ABD’nin Virginia eyaletinde bir vatandaş, farklı bir yılan gördüğü gerekçesiyle Virginia Yaban Hayat ekibini harekete geçirdi. Yetkililer yaptığı açıklamada bu türü daha önce görmediğini belirtti. Bölge halkının yetkililerle iletişime geçmesi sonucu, türün çekiç başlı yassı solucan diye bilinen, ana habitatı Asya olan bir tür olduğu ortaya çıktı. Türün en dikkat çeken özelliği ise ölümsüz olması.
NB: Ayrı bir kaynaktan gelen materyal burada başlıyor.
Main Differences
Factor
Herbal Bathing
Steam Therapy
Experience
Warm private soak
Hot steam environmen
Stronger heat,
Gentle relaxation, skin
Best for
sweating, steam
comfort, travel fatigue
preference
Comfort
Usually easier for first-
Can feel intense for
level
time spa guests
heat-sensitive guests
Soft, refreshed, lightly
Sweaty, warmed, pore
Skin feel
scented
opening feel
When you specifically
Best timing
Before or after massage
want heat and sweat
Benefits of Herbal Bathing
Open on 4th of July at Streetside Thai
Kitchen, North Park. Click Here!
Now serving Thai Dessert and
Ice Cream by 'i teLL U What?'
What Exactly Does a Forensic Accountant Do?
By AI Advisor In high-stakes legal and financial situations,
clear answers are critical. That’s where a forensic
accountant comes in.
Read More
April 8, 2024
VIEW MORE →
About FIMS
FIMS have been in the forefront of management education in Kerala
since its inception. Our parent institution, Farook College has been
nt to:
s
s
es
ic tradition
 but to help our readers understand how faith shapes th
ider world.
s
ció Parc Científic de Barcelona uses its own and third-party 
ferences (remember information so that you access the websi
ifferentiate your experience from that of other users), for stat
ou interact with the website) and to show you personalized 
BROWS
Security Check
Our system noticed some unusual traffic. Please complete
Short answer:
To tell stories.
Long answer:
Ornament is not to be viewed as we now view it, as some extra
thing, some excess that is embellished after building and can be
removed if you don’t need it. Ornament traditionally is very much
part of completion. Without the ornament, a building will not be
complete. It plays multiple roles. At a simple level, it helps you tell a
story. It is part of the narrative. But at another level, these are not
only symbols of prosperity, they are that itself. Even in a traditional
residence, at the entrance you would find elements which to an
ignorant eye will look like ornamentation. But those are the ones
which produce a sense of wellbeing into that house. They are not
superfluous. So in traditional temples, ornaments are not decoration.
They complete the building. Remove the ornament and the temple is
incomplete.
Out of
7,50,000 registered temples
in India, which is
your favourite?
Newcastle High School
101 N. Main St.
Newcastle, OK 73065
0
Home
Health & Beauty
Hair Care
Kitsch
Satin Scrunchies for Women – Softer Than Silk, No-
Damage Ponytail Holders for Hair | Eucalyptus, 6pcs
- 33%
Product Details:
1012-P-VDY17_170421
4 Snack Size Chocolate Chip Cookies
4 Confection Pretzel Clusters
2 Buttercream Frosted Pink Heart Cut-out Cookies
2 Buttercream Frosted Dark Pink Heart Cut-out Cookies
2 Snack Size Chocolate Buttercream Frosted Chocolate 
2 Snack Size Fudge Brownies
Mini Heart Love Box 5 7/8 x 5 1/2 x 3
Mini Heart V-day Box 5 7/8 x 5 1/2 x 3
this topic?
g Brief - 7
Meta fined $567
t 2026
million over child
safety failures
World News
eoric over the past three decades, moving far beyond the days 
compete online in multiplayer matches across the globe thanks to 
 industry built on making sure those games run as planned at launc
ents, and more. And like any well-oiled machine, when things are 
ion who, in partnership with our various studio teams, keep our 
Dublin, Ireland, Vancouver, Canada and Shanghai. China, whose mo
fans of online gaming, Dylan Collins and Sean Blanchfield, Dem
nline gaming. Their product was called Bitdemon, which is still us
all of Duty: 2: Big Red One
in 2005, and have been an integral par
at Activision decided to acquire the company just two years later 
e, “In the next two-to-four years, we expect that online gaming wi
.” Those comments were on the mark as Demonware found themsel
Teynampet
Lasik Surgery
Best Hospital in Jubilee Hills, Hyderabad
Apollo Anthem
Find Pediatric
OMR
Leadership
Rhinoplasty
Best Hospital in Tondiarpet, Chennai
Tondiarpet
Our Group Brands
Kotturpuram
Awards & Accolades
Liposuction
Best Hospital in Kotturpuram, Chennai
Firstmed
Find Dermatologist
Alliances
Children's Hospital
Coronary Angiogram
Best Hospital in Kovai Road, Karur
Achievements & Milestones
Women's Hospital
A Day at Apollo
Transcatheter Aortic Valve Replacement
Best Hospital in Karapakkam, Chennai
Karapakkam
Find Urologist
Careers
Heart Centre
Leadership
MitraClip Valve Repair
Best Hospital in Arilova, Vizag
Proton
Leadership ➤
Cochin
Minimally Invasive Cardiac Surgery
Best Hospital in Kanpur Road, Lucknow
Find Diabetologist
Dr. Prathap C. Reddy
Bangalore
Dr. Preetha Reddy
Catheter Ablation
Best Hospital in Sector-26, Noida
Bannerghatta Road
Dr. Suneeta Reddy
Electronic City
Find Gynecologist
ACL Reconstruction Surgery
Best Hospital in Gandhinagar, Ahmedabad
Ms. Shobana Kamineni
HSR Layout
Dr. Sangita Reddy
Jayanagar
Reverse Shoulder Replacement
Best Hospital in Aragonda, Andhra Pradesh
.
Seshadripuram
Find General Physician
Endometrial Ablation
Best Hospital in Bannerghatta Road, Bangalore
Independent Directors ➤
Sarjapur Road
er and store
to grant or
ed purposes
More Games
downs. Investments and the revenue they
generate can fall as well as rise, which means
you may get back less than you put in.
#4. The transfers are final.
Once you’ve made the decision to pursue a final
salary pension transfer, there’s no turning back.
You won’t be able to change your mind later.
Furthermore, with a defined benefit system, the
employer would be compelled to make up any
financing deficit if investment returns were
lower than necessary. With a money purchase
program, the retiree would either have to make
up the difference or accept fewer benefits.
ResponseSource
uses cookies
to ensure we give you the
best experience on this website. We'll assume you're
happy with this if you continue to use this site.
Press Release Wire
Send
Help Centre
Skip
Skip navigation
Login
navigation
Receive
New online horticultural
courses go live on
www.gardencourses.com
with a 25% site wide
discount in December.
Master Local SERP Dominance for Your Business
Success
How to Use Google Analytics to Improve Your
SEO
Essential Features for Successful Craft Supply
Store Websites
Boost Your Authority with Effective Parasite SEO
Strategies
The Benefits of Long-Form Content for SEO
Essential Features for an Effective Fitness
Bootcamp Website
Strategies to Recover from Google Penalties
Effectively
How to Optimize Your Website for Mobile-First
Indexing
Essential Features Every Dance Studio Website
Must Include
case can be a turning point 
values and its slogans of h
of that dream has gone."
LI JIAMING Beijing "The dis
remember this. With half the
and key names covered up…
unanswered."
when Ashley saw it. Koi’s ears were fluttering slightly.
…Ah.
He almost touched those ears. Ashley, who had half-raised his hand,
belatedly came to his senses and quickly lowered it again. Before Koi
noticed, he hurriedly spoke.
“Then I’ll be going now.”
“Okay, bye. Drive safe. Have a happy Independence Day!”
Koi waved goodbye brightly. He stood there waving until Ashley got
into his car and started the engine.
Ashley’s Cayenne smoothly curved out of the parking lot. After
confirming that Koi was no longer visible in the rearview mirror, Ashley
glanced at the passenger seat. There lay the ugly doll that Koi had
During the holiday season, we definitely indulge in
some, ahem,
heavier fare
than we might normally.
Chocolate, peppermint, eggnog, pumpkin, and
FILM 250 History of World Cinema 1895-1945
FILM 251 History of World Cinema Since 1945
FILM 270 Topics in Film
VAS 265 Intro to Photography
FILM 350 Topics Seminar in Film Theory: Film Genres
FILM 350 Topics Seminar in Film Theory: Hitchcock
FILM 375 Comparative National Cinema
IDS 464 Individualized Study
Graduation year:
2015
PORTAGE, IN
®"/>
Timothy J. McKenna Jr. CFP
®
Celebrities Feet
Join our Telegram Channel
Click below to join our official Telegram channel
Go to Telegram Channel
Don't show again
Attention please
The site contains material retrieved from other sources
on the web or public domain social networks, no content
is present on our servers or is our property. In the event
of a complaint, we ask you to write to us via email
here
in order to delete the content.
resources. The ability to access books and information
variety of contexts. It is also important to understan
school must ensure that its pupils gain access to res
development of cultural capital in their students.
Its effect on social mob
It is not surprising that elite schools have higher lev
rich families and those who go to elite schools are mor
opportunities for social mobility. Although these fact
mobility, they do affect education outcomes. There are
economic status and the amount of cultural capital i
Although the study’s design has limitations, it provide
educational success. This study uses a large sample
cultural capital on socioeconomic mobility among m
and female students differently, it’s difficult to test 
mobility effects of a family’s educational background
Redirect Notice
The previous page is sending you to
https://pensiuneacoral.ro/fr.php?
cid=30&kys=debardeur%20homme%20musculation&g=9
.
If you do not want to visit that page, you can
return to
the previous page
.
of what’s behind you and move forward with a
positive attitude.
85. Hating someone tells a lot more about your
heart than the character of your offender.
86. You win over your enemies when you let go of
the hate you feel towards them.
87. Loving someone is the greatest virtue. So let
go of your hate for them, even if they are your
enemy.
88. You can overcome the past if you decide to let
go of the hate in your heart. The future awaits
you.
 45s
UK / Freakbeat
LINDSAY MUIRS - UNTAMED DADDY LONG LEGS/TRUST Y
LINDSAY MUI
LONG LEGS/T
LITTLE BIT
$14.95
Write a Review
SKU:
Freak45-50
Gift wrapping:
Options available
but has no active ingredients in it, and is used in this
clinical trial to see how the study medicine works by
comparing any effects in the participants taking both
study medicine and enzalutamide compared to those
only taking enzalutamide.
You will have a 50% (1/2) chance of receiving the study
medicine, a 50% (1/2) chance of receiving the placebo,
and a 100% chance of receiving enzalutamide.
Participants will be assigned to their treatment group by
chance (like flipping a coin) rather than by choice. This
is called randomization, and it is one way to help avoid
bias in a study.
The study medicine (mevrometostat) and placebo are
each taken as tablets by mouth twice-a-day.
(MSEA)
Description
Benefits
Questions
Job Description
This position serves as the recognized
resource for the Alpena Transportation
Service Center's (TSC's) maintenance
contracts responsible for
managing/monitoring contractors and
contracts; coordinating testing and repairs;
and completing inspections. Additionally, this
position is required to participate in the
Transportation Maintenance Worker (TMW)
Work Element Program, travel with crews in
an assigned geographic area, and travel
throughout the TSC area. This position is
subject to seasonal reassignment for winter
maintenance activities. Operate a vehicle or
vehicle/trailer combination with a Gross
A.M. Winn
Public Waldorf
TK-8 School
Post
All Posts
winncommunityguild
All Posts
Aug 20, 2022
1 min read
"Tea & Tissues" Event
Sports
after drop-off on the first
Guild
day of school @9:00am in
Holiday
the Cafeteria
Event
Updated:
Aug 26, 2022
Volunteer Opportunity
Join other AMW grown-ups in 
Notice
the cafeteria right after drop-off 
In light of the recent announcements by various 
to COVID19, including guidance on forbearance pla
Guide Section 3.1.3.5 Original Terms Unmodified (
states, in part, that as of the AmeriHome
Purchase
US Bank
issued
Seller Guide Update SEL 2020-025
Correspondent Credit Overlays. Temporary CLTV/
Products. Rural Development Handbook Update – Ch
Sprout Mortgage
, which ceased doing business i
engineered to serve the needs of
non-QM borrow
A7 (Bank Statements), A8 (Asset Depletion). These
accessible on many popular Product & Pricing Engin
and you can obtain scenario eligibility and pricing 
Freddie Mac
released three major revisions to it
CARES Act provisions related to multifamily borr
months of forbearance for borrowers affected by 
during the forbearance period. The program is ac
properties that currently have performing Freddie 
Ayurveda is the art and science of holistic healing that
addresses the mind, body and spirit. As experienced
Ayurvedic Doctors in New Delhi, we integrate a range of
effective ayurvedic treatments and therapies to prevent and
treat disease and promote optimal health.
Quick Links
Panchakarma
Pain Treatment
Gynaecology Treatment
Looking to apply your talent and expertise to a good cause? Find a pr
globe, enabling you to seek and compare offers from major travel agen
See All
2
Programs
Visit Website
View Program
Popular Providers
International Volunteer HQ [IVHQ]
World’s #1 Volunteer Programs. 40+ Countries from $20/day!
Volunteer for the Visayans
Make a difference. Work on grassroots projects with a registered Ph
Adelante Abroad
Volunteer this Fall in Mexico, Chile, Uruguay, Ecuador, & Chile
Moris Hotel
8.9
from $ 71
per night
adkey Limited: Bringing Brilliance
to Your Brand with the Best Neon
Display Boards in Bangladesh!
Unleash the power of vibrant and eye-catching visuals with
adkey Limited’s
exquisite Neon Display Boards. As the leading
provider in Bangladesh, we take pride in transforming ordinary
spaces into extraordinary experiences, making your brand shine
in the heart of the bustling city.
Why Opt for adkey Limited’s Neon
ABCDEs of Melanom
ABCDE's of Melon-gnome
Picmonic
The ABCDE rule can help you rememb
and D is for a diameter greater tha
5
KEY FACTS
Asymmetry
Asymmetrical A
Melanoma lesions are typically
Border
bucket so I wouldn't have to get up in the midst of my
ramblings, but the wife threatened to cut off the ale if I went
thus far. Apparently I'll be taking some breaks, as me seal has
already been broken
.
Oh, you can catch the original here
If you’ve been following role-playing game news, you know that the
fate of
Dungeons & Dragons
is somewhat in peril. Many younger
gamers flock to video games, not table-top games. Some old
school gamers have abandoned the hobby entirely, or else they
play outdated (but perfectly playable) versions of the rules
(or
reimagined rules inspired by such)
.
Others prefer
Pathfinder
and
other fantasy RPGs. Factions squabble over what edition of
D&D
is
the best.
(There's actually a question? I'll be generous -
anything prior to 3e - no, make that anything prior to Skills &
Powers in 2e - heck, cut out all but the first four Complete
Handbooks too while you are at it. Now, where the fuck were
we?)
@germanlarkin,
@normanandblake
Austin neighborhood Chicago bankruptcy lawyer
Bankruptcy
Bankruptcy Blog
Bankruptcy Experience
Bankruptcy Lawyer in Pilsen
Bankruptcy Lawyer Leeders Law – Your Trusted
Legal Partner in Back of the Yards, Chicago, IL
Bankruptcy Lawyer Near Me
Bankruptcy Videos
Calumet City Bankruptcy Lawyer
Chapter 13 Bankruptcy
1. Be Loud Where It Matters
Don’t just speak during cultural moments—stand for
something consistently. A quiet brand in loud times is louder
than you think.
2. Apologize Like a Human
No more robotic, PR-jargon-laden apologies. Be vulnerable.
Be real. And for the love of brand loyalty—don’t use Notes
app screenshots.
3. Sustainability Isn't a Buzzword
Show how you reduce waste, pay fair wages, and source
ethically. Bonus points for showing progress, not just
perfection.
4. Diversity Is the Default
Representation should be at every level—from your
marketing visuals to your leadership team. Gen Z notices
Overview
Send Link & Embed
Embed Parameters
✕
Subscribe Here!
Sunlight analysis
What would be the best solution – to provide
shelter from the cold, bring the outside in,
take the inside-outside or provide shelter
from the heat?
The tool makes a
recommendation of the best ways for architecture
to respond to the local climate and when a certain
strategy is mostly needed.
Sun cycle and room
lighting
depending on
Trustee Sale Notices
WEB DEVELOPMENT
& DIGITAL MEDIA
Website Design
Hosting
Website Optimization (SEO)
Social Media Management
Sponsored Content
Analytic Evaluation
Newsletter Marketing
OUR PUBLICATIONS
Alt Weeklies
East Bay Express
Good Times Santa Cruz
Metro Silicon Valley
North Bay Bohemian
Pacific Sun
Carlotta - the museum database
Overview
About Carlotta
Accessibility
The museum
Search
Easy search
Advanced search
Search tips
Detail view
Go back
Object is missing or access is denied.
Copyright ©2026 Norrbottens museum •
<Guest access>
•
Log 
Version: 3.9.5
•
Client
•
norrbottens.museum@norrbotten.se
NTV'nin haberine göre ABD’nin Virginia eyaletinde yaşayan bir vatandaş, farklı bir tür yılan gördüğü gerekçesiyle Virginia Yaban Hayatı Yönetim Kontrolü’nü harekete geçirdi. İsmi belirtilmeyen vatandaş, yetkililerle temasa geçerek durumu haber verdi. Yetkililerin incelemesi sonucunda yapılan açıklamada “Her yıl binlerce yılan tespit ediyoruz. Ama sorun şu ki, daha önce hiç böyle bir şey görmedik. Ne olduğu hakkında herhangi bir fikriniz varsa lütfen bizimle iletişime geçin” denildi.
ÇEKİÇ BAŞLI
Çevre sakinleri yetkililerin bu çağrısına cevap verdi ve Yaban Hayatı Yönetim Kontrolü’ne haber verdi. Çevre sakinlerinin açıklamasına göre bu canlı düşünülenin aksine bir yılan değil, Asya'dan gelen istilacı bir tür olan çekiç başlı yassı solucan. Söz konusu solucanların 1900’lü yılların başında bitki ticareti yoluyla ABD'ye geldiği ve o zamandan beri bölgede gittikçe yaygınlaştığı ifade edildi.
YIRTICI VE ZEHİRLİ
Çekiç başlı yassı solucanların biyoçeşitliliğe ve tarım ürünlerine zarar verebildiği, ancak insanlar ve evcil hayvanlara bir zararı olmadığı belirtildi. Boyutları 20 ila 40 santimetre arasında değişebilen bu canlıların kendilerinden ufak böcekleri ve omurgasızları yutarak, içinde bulundukları ekosistemi yok ettikleri aktarıldı.
PARÇALARA AYRILSA DAHİ ÖLMÜYOR
Çekiç başlı yassı solucanların varlığı bir süredir biliniyor ancak bilim insanları arasında hala gizemini koruyan bir tür. Bu türün en dikkat çekici özelliği ise yenilenme gücüne sahip olması. Çekiç başlı yassı solucanlar parçalara ayrıldıklarında, hiçbir kısmının ölmediği keşfedildi. Daha önce yapılan bir araştırmada 300 parçaya ayrılan bir çekiç kafalı yassı solucanın her bir parçasının kendine ayrı bir kafa üreterek kısa zamanda tam boyuta ulaştığı görüldü.